Stop Worshiping People

It’s their intentions and actions that deserve our appreciation.

“You are what you do.” [C. G. Jung]

We are the choices that we make. Every morning we get up and decide how to spend the rest of our lives. We choose what to study, which career paths we pursue, the places we live. When it comes to other people in our lives, however, why can’t we apply the same pragmatic judgment standards? It appears that most of the times we’re simply biased.

The Worship Bias

There’s this political party. Your parents and grand-grandparents have always voted for it. Right now, however, that party is led by someone who’s above his head in corruption investigations and sexual harassment allegations. Do you keep voting for them?

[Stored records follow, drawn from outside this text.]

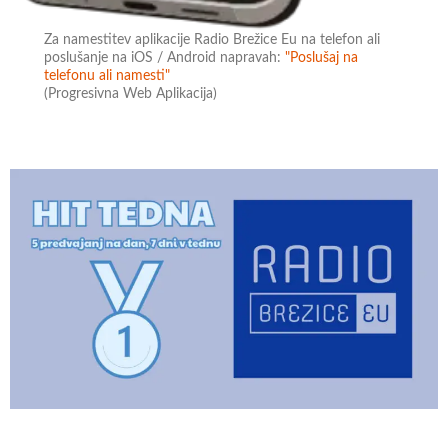
Za namestitev aplikacije Radio Brežice Eu na telefon ali
poslušanje na iOS / Android napravah:
"Poslušaj na
telefonu ali namesti"
(Progresivna Web Aplikacija)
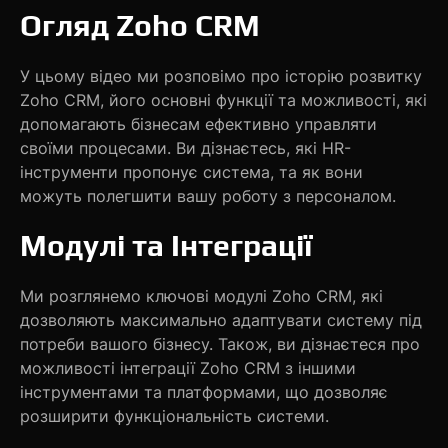
Огляд Zoho CRM
У цьому відео ми розповімо про історію розвитку
Zoho CRM, його основні функції та можливості, які
допомагають бізнесам ефективно управляти
своїми процесами. Ви дізнаєтесь, які HR-
інструменти пропонує система, та як вони
можуть полегшити вашу роботу з персоналом.
Модулі та Інтеграції
Ми розглянемо ключові модулі Zoho CRM, які
дозволяють максимально адаптувати систему під
потреби вашого бізнесу. Також, ви дізнаєтеся про
можливості інтеграції Zoho CRM з іншими
інструментами та платформами, що дозволяє
розширити функціональність системи.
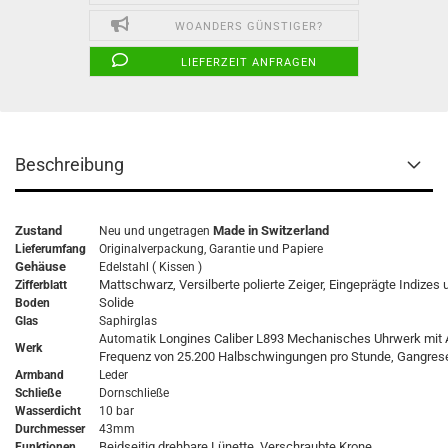
WOANDERS GÜNSTIGER?
LIEFERZEIT ANFRAGEN
Beschreibung
Zustand
Made in Switzerland
Neu und ungetragen
Lieferumfang
Originalverpackung,
Garantie
und Papiere
Gehäuse
Edelstahl ( Kissen )
Mattschwarz, Versilberte polierte Zeiger, Eingeprägte Indizes 
Zifferblatt
Solide
Boden
Glas
Saphirglas
Longines Caliber L893 Mechanisches Uhrwerk mit 
Automatik
Werk
Frequenz von 25.200 Halbschwingungen pro Stunde, Gangrese
Armband
Leder
Schließe
Dornschließe
Wasserdicht
10 bar
Durchmesser
43mm
Beidseitig drehbare Lünette, Verschraubte Krone
Funktionen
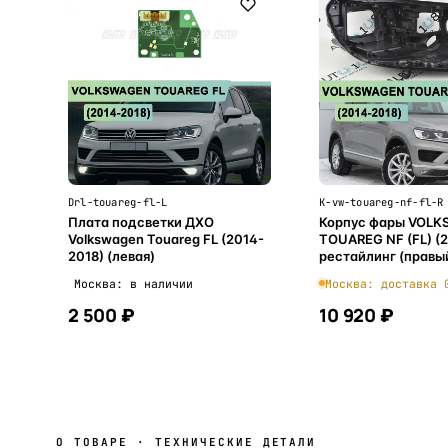
Drl-touareg-fl-L
K-vw-touareg-nf-fl-R
Плата подсветки ДХО
Корпус фары VOL
Volkswagen Touareg FL (2014-
TOUAREG NF (FL) (
2018) (левая)
рестайлинг (правы
Москва: в наличии
Москва: доставка 
2 500 ₽
10 920 ₽
В корзину
В корзи
О ТОВАРЕ · ТЕХНИЧЕСКИЕ ДЕТАЛИ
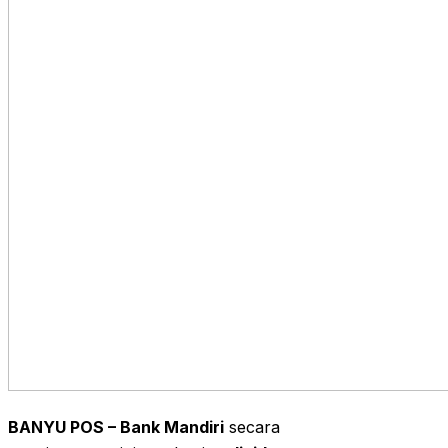
BANYU POS –
Bank Mandiri
secara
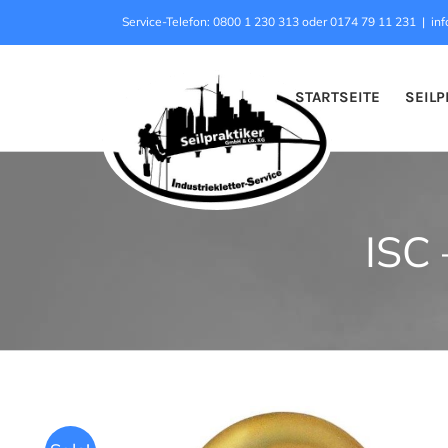
Zum
Service-Telefon: 0800 1 230 313 oder 0174 79 11 231
|
inf
Inhalt
springen
STARTSEITE
SEILP
ISC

Here’s another example: there’s this technology company led by this charismatic CEO. Inspired by her keynotes, you’ve been using the company’s products for decades. For some years now, however, their products aren’t that innovative or suit your needs anymore. Do you still buy them?

We tend to romanticize people and turn them into unicorns in our minds. The thing is that unicorns are no more than weird horses with a horn.

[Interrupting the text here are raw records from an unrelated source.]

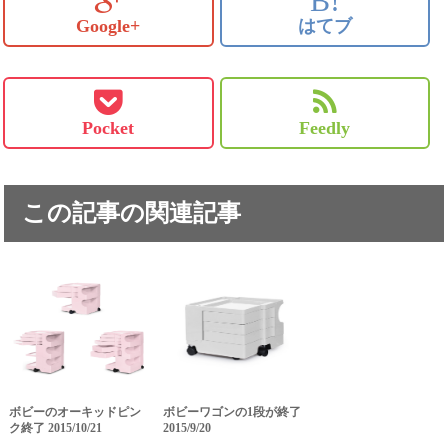
Google+
はてブ
Pocket
Feedly
この記事の関連記事
ボビーのオーキッドピン
ボビーワゴンの1段が終了
ク終了 2015/10/21
2015/9/20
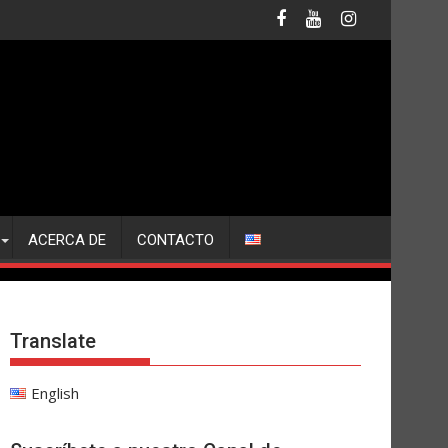
ACERCA DE
CONTACTO
Translate
English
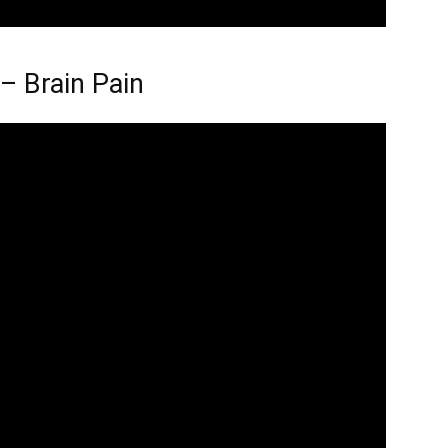
– Brain Pain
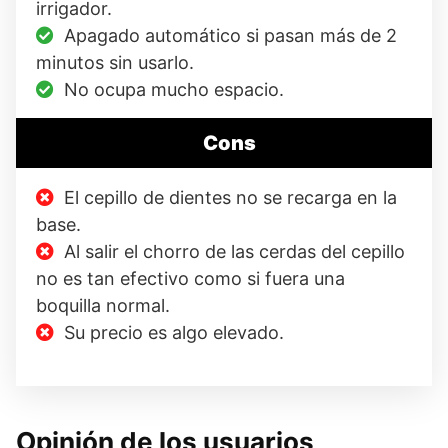
irrigador.
Apagado automático si pasan más de 2
minutos sin usarlo.
No ocupa mucho espacio.
Cons
El cepillo de dientes no se recarga en la
base.
Al salir el chorro de las cerdas del cepillo
no es tan efectivo como si fuera una
boquilla normal.
Su precio es algo elevado.
Opinión de los usuarios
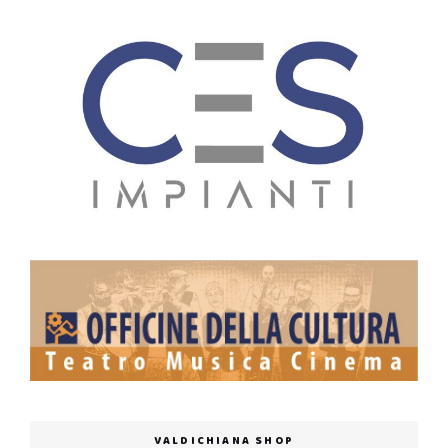
VALDICHIANA SHOP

By blindly admiring them instead of seeing them for what they are and continuously re-evaluating them, we endow them with too much power even when their actions or intentions aren’t worth it.

The Prejudice Bias

Here’s the other side of this coin: there’s this teenager who tries to apply for a vacancy you wish to fill. By looking at her criminal record history, you see that she’s been in jail. What you probably don’t know is that she didn’t have an easy childhood. She’s been charged with shoplifting two years ago and ended up doing time in a youth prison as a result. Now she’s out and looking for a decent job to save money and get a college degree which no one in her family has even dreamt of getting. Will you invite her to an interview?

Bias is a Comfort Zone

Biases make it easy for us — they make us think less. When we stop thinking -our judgement ability is damaged, our arguments in discussions become weak. Next thing we know — our whole reality turns into one big monster which we will try to avoid from now on. We then successfully avoid it by following our new and shiny set of automatic, bias-based rules. Rules we will never question again. Eventually, exhausted by this vast overhead, our decision-making process becomes ineffective, our problem-solving skills are shrunk down to none, and so is our ability to ever progress and evolve — yay! 🤦🏻‍♂️

The truth is, there’s nothing exciting happening in our comfort zones.

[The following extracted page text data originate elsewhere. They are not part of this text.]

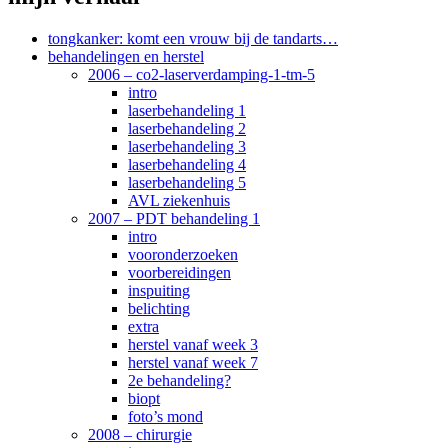
tongkanker: komt een vrouw bij de tandarts…
behandelingen en herstel
2006 – co2-laserverdamping-1-tm-5
intro
laserbehandeling 1
laserbehandeling 2
laserbehandeling 3
laserbehandeling 4
laserbehandeling 5
AVL ziekenhuis
2007 – PDT behandeling 1
intro
vooronderzoeken
voorbereidingen
inspuiting
belichting
extra
herstel vanaf week 3
herstel vanaf week 7
2e behandeling?
biopt
foto’s mond
2008 – chirurgie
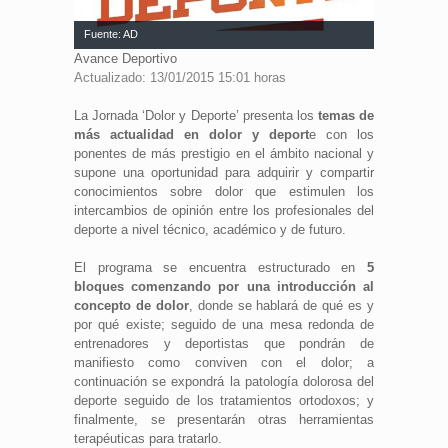
Fuente: AD
Avance Deportivo
Actualizado: 13/01/2015 15:01 horas
La Jornada ‘Dolor y Deporte’ presenta los
temas de
más actualidad en dolor y deport
e con los
ponentes de más prestigio en el ámbito nacional y
supone una oportunidad para adquirir y compartir
conocimientos sobre dolor que estimulen los
intercambios de opinión entre los profesionales del
deporte a nivel técnico, académico y de futuro.
El programa se encuentra estructurado en
5
bloques comenzando por una introducción al
concepto de dolor
, donde se hablará de qué es y
por qué existe; seguido de una mesa redonda de
entrenadores y deportistas que pondrán de
manifiesto como conviven con el dolor; a
continuación se expondrá la patología dolorosa del
deporte seguido de los tratamientos ortodoxos; y
finalmente, se presentarán otras herramientas
terapéuticas para tratarlo.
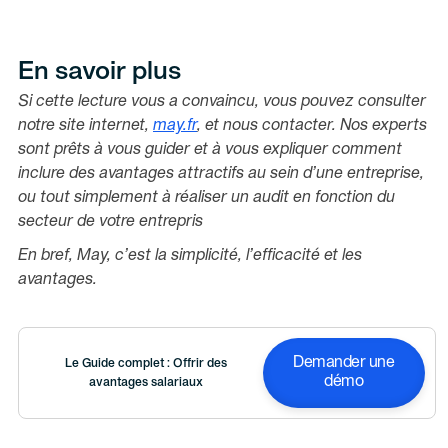
En savoir plus
Si cette lecture vous a convaincu, vous pouvez consulter
notre site internet,
may.fr
, et nous contacter. Nos experts
sont prêts à vous guider et à vous expliquer comment
inclure des avantages attractifs au sein d’une entreprise,
ou tout simplement à réaliser un audit en fonction du
secteur de votre entrepris
En bref, May, c’est la simplicité, l’efficacité et les
avantages.
Demander une
Le Guide complet : Offrir des
démo
avantages salariaux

Constant Questioning is Growth

People go through life-changing experiences. When dealing with people — we must face the fact that they change their beliefs and behavior all the time.

That’s why we should judge every intention and action on its own, regardless of the person associated with it.

By doing so, we prevent the worshiping and prejudice bias temptations. Possible outcomes might just change our relationships forever:

A person who we never agreed with before might have just done the right thing. When it’s the actions we’re looking at — we sure will be able to appreciate it, encourage them by providing positive feedback. At this point we might decide to introduce them into our close circle and who knows — even contribute to a more significant change in that person.

On the other hand, it could be a beloved person who we used to love for her/his actions and intentions in the past, but has changed since, or just acted differently this time. If our judgement is sharp and action-focused, we will again face the opportunity to communicate our feedback and allow that person to make that mistake, easily fix it, and grow. We might also discover that our values are no longer aligned with that person. In such case, the decision to take a step back or end the relationship entirely should be a little less hard to do.

By focusing on intentions and actions and constantly re-evaluating them, we make sure that only those people who match our values get to join our closest circles and stay there.

We Keep Changing Too

By judging actions and not people we also get to constantly question and challenge our own selves. And if we ever change our beliefs or values, we will still be able to maintain the sharpness and judge our reality for what it is. We’ll be able to keep the compass in the direction which is right for us and make sure that we follow it at all times.